Yesterday, Wednesday March 15th, federal authorities indicted the four men in a Northern District of California Grand Jury court on charges ranging from identity theft, the theft of trade secrets and economic espionage. A fifth suspect, still on the run and whose identity is unknown, was likely used by the four men to gain access to Yahoo’s servers, and breached Gmail accounts in tandem with Yahoo accounts to gain progressively higher-level access.

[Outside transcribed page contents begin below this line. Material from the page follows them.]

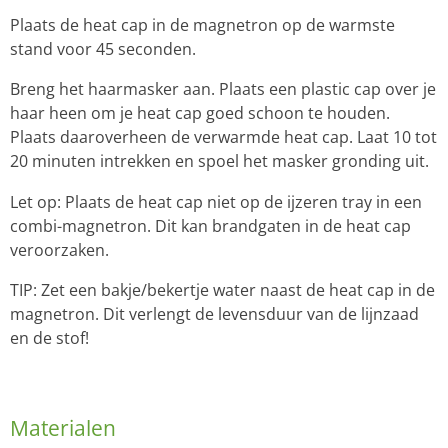
Plaats de heat cap in de magnetron op de warmste
stand voor 45 seconden.
Breng het haarmasker aan. Plaats een plastic cap over je
haar heen om je heat cap goed schoon te houden.
Plaats daaroverheen de verwarmde heat cap. Laat 10 tot
20 minuten intrekken en spoel het masker gronding uit.
Let op: Plaats de heat cap niet op de ijzeren tray in een
combi-magnetron. Dit kan brandgaten in de heat cap
veroorzaken.
TIP: Zet een bakje/bekertje water naast de heat cap in de
magnetron. Dit verlengt de levensduur van de lijnzaad
en de stof!
Materialen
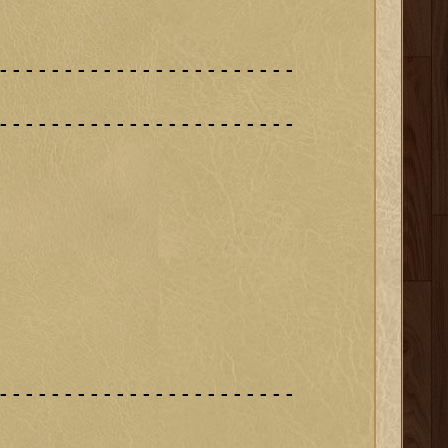
-----------------------

-----------------------

-----------------------
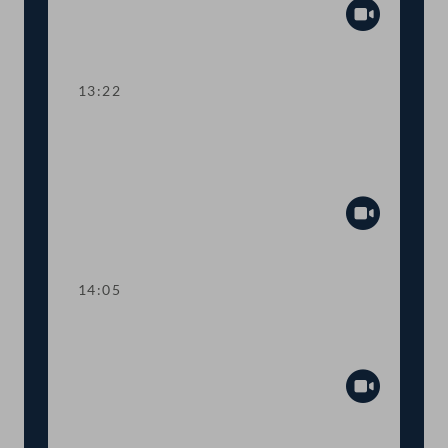
Abspiel
13:22
TOP 4-5 Finanzausgleich und
Europäischer Stabilitätsmechanismus
(ESM)
Abspiel
14:05
Abstimmung über die
Tagesordnungspunkte 1 bis 5
Abspiel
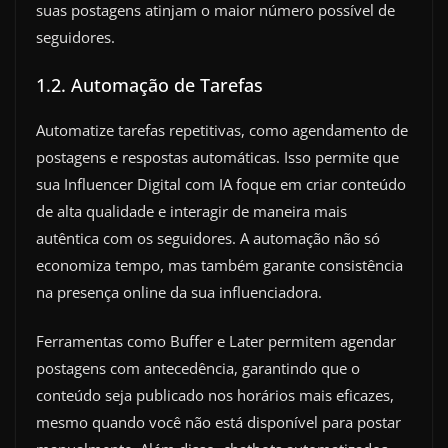
suas postagens atinjam o maior número possível de
seguidores.
1.2. Automação de Tarefas
Automatize tarefas repetitivas, como agendamento de
postagens e respostas automáticas. Isso permite que
sua Influencer Digital com IA foque em criar conteúdo
de alta qualidade e interagir de maneira mais
autêntica com os seguidores. A automação não só
economiza tempo, mas também garante consistência
na presença online da sua influenciadora.
Ferramentas como Buffer e Later permitem agendar
postagens com antecedência, garantindo que o
conteúdo seja publicado nos horários mais eficazes,
mesmo quando você não está disponível para postar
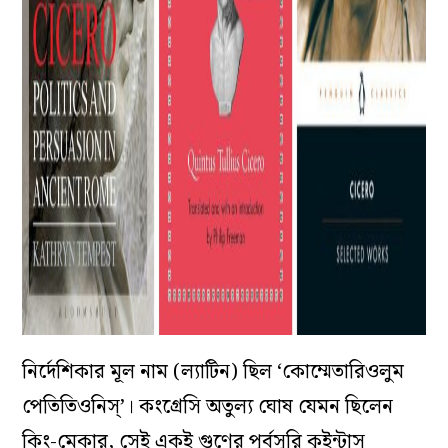
নির্দেশিকার মূল নাম (ল্যাটিন) ছিল ‘কোম্মেতারিওলুম
পেতিতিওনিস্’। কংগ্রেসি অতুল্য ঘোষ যেমন ছিলেন
কিং-মেকার, সেই একই গুণের পূর্বসূরি কুইন্টাস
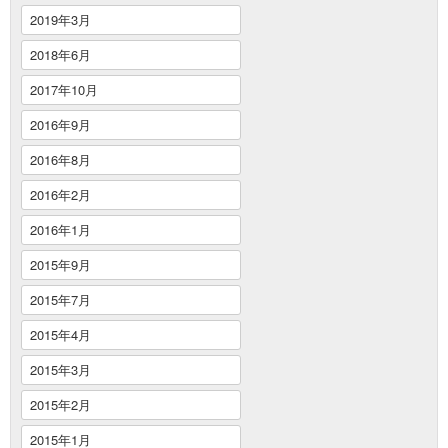
2019年3月
2018年6月
2017年10月
2016年9月
2016年8月
2016年2月
2016年1月
2015年9月
2015年7月
2015年4月
2015年3月
2015年2月
2015年1月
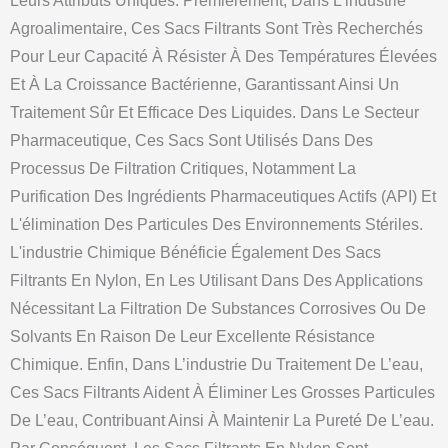
Leurs Attributs Uniques. Premièrement, Dans L’industrie
Agroalimentaire, Ces Sacs Filtrants Sont Très Recherchés
Pour Leur Capacité À Résister À Des Températures Élevées
Et À La Croissance Bactérienne, Garantissant Ainsi Un
Traitement Sûr Et Efficace Des Liquides. Dans Le Secteur
Pharmaceutique, Ces Sacs Sont Utilisés Dans Des
Processus De Filtration Critiques, Notamment La
Purification Des Ingrédients Pharmaceutiques Actifs (API) Et
L'élimination Des Particules Des Environnements Stériles.
L'industrie Chimique Bénéficie Également Des Sacs
Filtrants En Nylon, En Les Utilisant Dans Des Applications
Nécessitant La Filtration De Substances Corrosives Ou De
Solvants En Raison De Leur Excellente Résistance
Chimique. Enfin, Dans L’industrie Du Traitement De L’eau,
Ces Sacs Filtrants Aident À Éliminer Les Grosses Particules
De L’eau, Contribuant Ainsi À Maintenir La Pureté De L’eau.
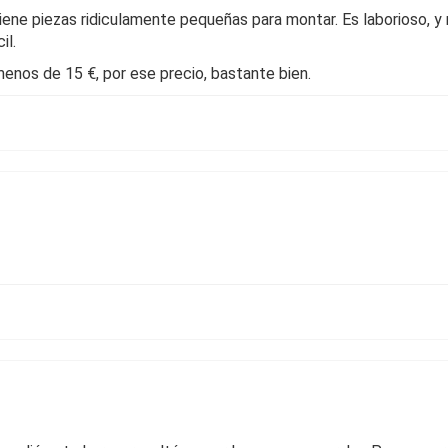
 tiene piezas ridiculamente pequeñas para montar. Es laborioso, 
il.
enos de 15 €, por ese precio, bastante bien.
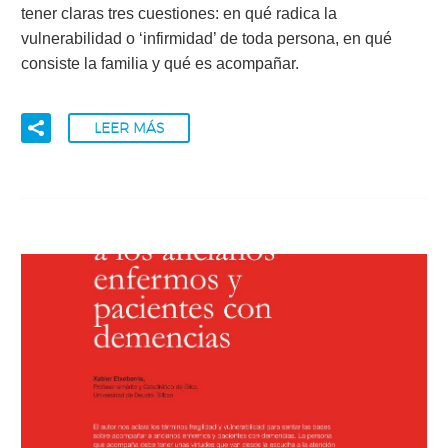
tener claras tres cuestiones: en qué radica la
vulnerabilidad o ‘infirmidad’ de toda persona, en qué
consiste la familia y qué es acompañar.
LEER MÁS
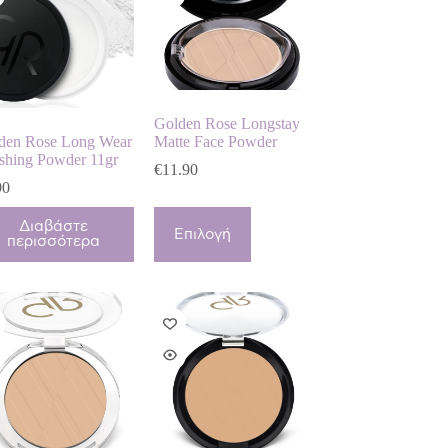
Golden Rose Longstay
den Rose Long Wear
Matte Face Powder
ishing Powder 11gr
€
11.90
90
Αυτό
Διαβάστε
το
Επιλογή
περισσότερα
προϊόν
έχει
πολλαπλές
παραλλαγές.
Οι
επιλογές
μπορούν
να
επιλεγούν
στη
σελίδα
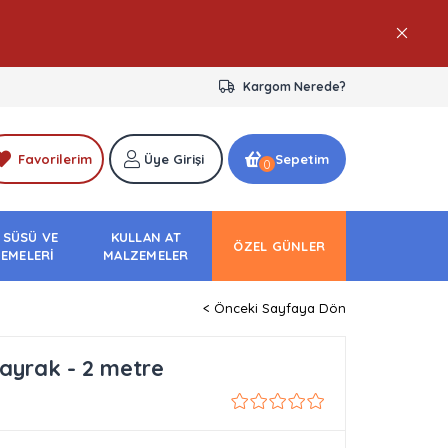
Kargom Nerede?
Favorilerim
Üye Girişi
Sepetim
0
 SÜSÜ VE
KULLAN AT
ÖZEL GÜNLER
EMELERİ
MALZEMELER
< Önceki Sayfaya Dön
ayrak - 2 metre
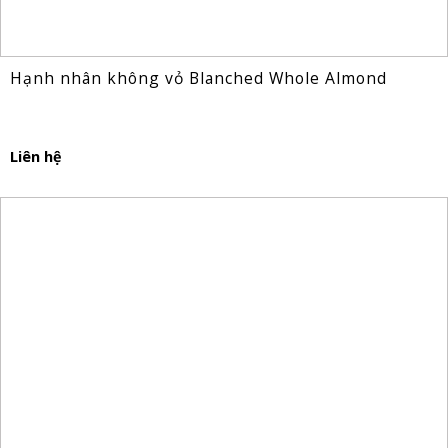
Hạnh nhân không vỏ Blanched Whole Almond
Liên hệ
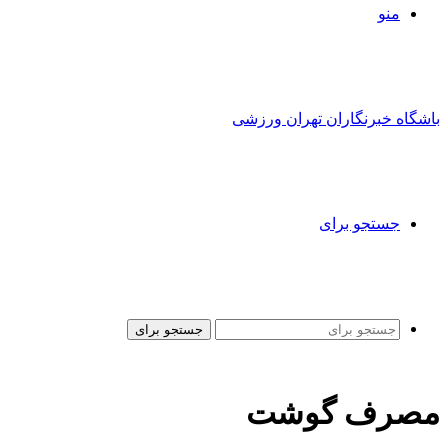
منو
باشگاه خبرنگاران تهران ورزشی
جستجو برای
جستجو برای
مصرف گوشت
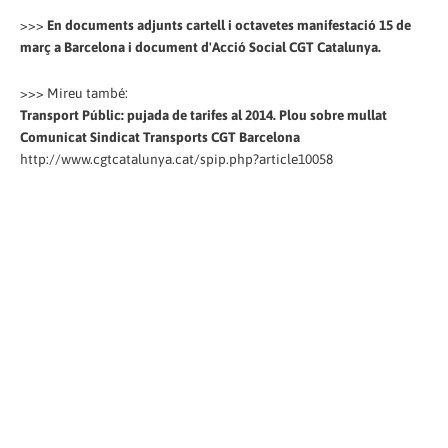
>>>
En documents adjunts cartell i octavetes manifestació 15 de
març a Barcelona i document d'Acció Social CGT Catalunya.
>>> Mireu també:
Transport Públic: pujada de tarifes al 2014. Plou sobre mullat
Comunicat Sindicat Transports CGT Barcelona
http://www.cgtcatalunya.cat/spip.php?article10058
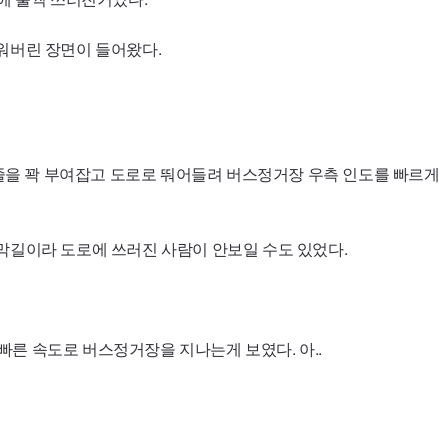
워버린 장면이 들어왔다.
깨줄을 꽉 부여잡고 도로로 뚸어들려 버스정거장 우측 인도를 빠르게
막길이라 도로에 쓰러진 사람이 안보일 수도 있었다.
 빠른 속도로 버스정거장을 지나는게 보였다. 아..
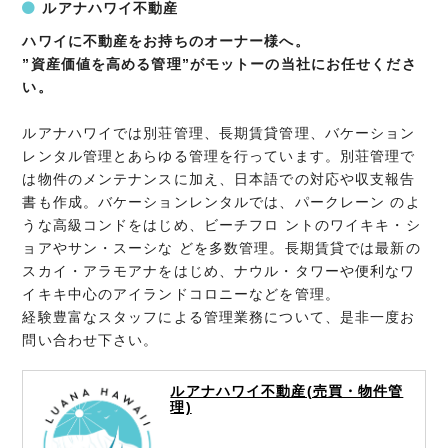
ルアナハワイ不動産
ハワイに不動産をお持ちのオーナー様へ。
”資産価値を高める管理”がモットーの当社にお任せくださ
い。
ルアナハワイでは別荘管理、長期賃貸管理、バケーション
レンタル管理とあらゆる管理を行っています。別荘管理で
は物件のメンテナンスに加え、日本語での対応や収支報告
書も作成。バケーションレンタルでは、パークレーン のよ
うな高級コンドをはじめ、ビーチフロ ントのワイキキ・シ
ョアやサン・スーシな どを多数管理。長期賃貸では最新の
スカイ・アラモアナをはじめ、ナウル・タワーや便利なワ
イキキ中心のアイランドコロニーなどを管理。
経験豊富なスタッフによる管理業務について、是非一度お
問い合わせ下さい。
ルアナハワイ不動産(売買・物件管
理)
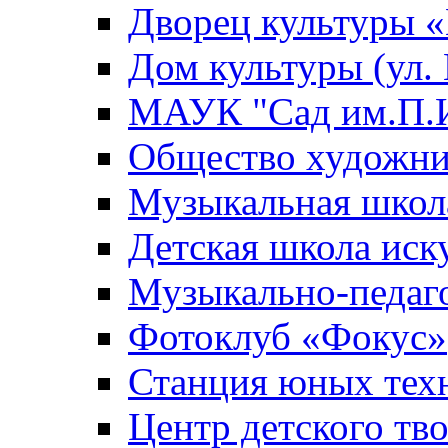
Дворец культуры
Дом культуры (ул.
МАУК "Сад им.П.И
Общество художни
Музыкальная школ
Детская школа иск
Музыкально-педаг
Фотоклуб «Фокус»
Станция юных тех
Центр детского тв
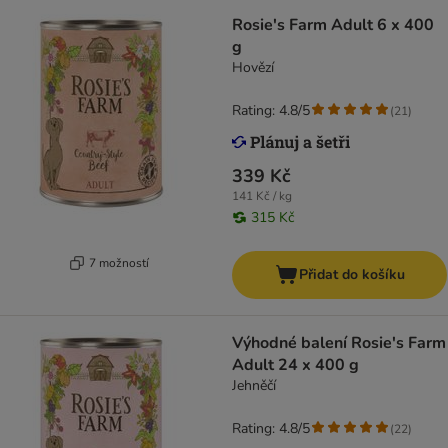
Rosie's Farm Adult 6 x 400
g
Hovězí
Rating: 4.8/5
(
21
)
339 Kč
141 Kč / kg
315 Kč
7 možností
Přidat do košíku
Výhodné balení Rosie's Farm
Adult 24 x 400 g
Jehněčí
Rating: 4.8/5
(
22
)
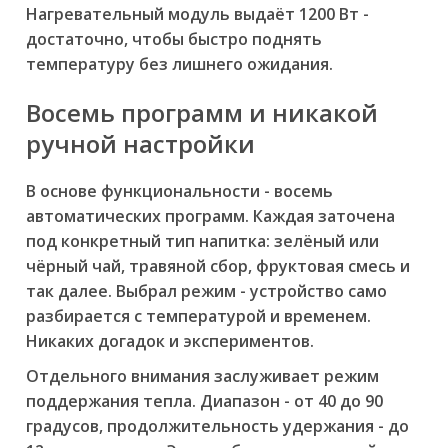
Нагревательный модуль выдаёт 1200 Вт -
достаточно, чтобы быстро поднять
температуру без лишнего ожидания.
Восемь программ и никакой
ручной настройки
В основе функциональности - восемь
автоматических программ. Каждая заточена
под конкретный тип напитка: зелёный или
чёрный чай, травяной сбор, фруктовая смесь и
так далее. Выбрал режим - устройство само
разбирается с температурой и временем.
Никаких догадок и экспериментов.
Отдельного внимания заслуживает режим
поддержания тепла. Диапазон - от 40 до 90
градусов, продолжительность удержания - до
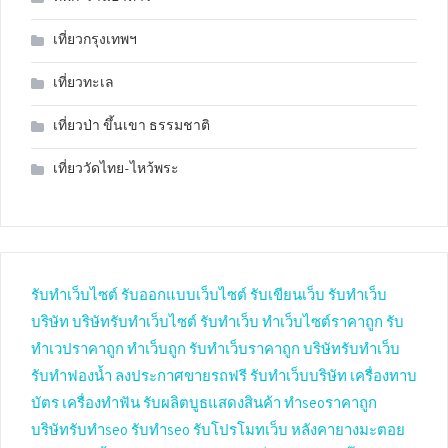
เที่ยวกรุงเทพฯ
เที่ยวทะเล
เที่ยวป่า ขึ้นเขา ธรรมชาติ
เที่ยววัดไทย-ไหว้พระ
รับทำเว็บไซต์
รับออกแบบเว็บไซต์
รับเขียนเว็บ
รับทำเว็บ
บริษัท
บริษัทรับทำเว็บไซต์
รับทำเว็บ
ทำเว็บไซต์ราคาถูก
รับ
ทำเวปราคาถูก
ทำเว็บถูก
รับทำเว็บราคาถูก
บริษัทรับทำเว็บ
รับทำฟองน้ำ
ลงประกาศขายรถฟรี
รับทำเว็บบริษัท
เครื่องทาบ
บัตร
เครื่องทำฟัน
รับผลิตบูธแสดงสินค้า
ทำseoราคาถูก
บริษัทรับทำseo
รับทำseo
รับโปรโมทเว็บ
หลังคายางมะตอย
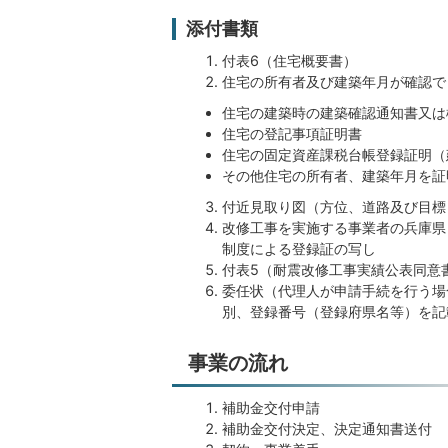
添付書類
付表6（住宅概要書）
住宅の所有者及び建築年月が確認で
住宅の建築時の建築確認通知書又は
住宅の登記事項証明書
住宅の固定資産課税台帳登録証明（
その他住宅の所有者、建築年月を証
付近見取り図（方位、道路及び目標
改修工事を実施する事業者の兵庫県
制度による登録証の写し
付表5（耐震改修工事実績公表同意
委任状（代理人が申請手続を行う場
別、登録番号（登録府県名等）を記
事業の流れ
補助金交付申請
補助金交付決定、決定通知書送付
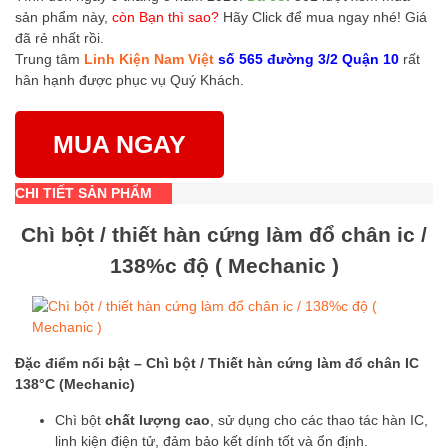
sản phẩm này,
còn Bạn thì sao?
Hãy Click để mua ngay nhé! Giá
đã rẻ nhất rồi.
Trung tâm
Linh Kiện Nam Việt
số 565 đường 3/2 Quận 10
rất
hân hạnh được phục vụ Quý Khách.
MUA NGAY
CHI TIẾT SẢN PHẨM
Chì bột / thiết hàn cứng làm đổ chân ic /
138%c độ ( Mechanic )
Đặc điểm nổi bật – Chì bột / Thiết hàn cứng làm đổ chân IC
138°C (Mechanic)
Chì bột
chất lượng cao
, sử dụng cho các thao tác hàn IC,
linh kiện điện tử, đảm bảo kết dính tốt và ổn định.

One of the men, Karim Beratov, was arrested in Canada on Tuesday. Whether or not the Russian government sanctioned the 2014 is as yet unknown, but two of the four confirmed suspects involved are agents of the Russian Federal Security Service; involvement of the Russian government is certainly not a stretch of the imagination.
The suspects involved are Aleksey Alekseyevich Belan, 29, who has faced previous computer-related charges in the United States and is suspected to have been involved in the hacking; Igor Anatolyevich Sushchin, 43, a Federal Security Service officer; his junior, also of the FSB, Dmitry Aleksandrovich Dokuchaev, 33; and Karim Baratov, 22; Baratov is a native of Kazakhstan as well as a Canadian citizen.
These are the first cyber-crime-related charges brought in a US court against Russian officials, and underscores the omniscience of intelligence and information warfare in a post-Cold War setting. This was a server-side attack against Yahoo’s infrastructure, and there is little end-users could’ve done to defend against it; however, regular virus scans and, of course, using different passwords and e-mail addresses for different websites can go a long way! In the salad bowl of information, nothing is one-hundred percent secure, and we are sure to see more and more cases like these as time drags on.